Extend the piece below about rereading Lovecraft on a stormy night, picking up after its last sentence.

Page text –

----------------------------------------

Necronomicon: The Best Weird Tales - H.P. Lovecraft, Les Edwards, Stephen Jones I never cease to be amazed by literary language, specifically words wrought in English, that being the only language in which I am fluent.
Wrought as in deftly formed and finished, or intently delineated, styled, ornamented, disturbed or excited, or shaped by hammering and beating. Though the works differ, all my favorite writers are crafters of this sort.

I periodically experience word cravings. I’ll search the shelves for something to satisfy, and indulge in words with a pleasure akin to savoring champagne or chocolate, or champagne and chocolate. I’m a compulsive re-reader compelled by a lust for the language of favored authors, and sometimes only Lovecraft will do, and sometimes the compulsion is compounded by an obsession with an edition, a longing for the particular vintage and composition and feel of a particular book. Such is the case here.

This time I opened to The Thing On The Doorstep, and I’m not making it up when I say it was a dark and stormy night. It was a dark and very stormy night and I was reading in bed by lamp light, as in flame, because the power was out. The raised windows rattled like cranked speakers broadcasting thunder and rain, and the air smelled of ozone and smoke. Shadows flickered on the walls all around, and myself and my pillows and cats cast a curiously monstrous semblance as I read:

It is true that I have sent six bullets through the head of my best friend, and yet I hope to show by this statement that I am not his murderer. At first I shall be called a madman, madder than the man I shot in his cell at the Arkham Sanatorium. Later some of my readers will weigh each statement, correlate it with the known facts, and ask themselves how I could have believed otherwise than I did after facing the evidence of that horror – the thing on the doorstep.

----------------------------------------

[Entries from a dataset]

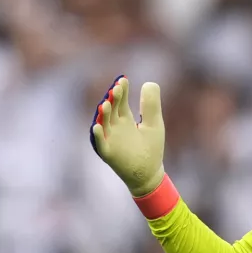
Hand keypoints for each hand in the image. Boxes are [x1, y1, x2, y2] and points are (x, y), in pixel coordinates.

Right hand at [90, 75, 166, 196]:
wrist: (149, 173)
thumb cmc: (151, 148)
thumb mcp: (154, 123)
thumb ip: (151, 105)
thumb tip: (149, 82)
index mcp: (125, 119)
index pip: (121, 101)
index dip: (121, 90)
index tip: (123, 79)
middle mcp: (115, 127)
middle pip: (112, 109)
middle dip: (113, 99)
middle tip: (116, 87)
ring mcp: (110, 139)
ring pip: (103, 124)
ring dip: (103, 114)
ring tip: (106, 103)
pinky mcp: (108, 153)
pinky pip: (100, 143)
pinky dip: (97, 135)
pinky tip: (97, 126)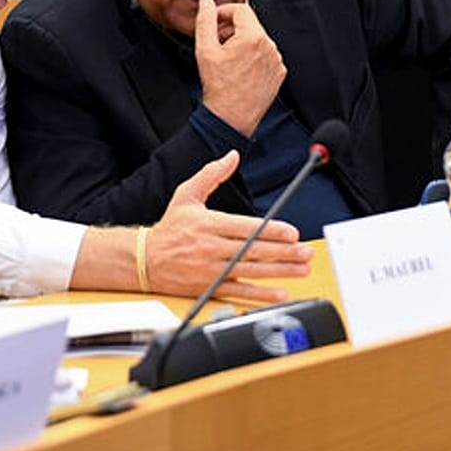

----------------------------------------

Task result –
Ah, horror! As a genre it’s a real mixed bag, everything from gothic romances to gore porn. I skew gothic, and Lovecraft sets the standard for me; if horror appeals, it’s a variation on Lovecraft in premise, theme and style. Not an attempt at imitation, which is bound to fail, but one way or another: the premise will be strange and the language spectacular; the story will be a character study of person, place and/or thing; an alien will be encountered (whether invasive or as some hidden aspect of the familiar); and the theme will resonate with the following tenets, and I quote:

- "From even the greatest of horrors irony is seldom absent."
- "The oldest and strongest emotion of mankind is fear, and the oldest and strongest kind of fear is fear of the unknown."
- "Memories and possibilities are ever more hideous than realities."
- "No madness of mine can account for all the evidence."
- "Men of broader intellect know that there is no sharp distinction betwixt the real and the unreal; that all things appear as they do only by virtue of the delicate individual physical and mental media through which we are made conscious of them. With five feeble senses we pretend to comprehend the boundlessly complex cosmos, yet other beings with wider, stronger, or different range of senses might not only see very differently the things we see, but might see and study whole worlds of matter, energy, and life which lie close at hand yet can never be detected with the senses we have."

In sum, the key questions are always what the hell just happened, what is that, and am I losing my fucking mind, the intractable problem being that you’ve got to do something despite all the shit you can’t figure out or control, the central concern being oh lord please don’t let me be misunderstood.

So I say that I have not murdered Edward Derby. Rather have I avenged him, and in so doing purged the earth of a horror whose survival might have loosed untold terrors on all mankind. There are black zones of shadow close to our daily paths, and now and then some evil soul breaks a passage through. When that happens, the man who knows must strike before reckoning the consequences.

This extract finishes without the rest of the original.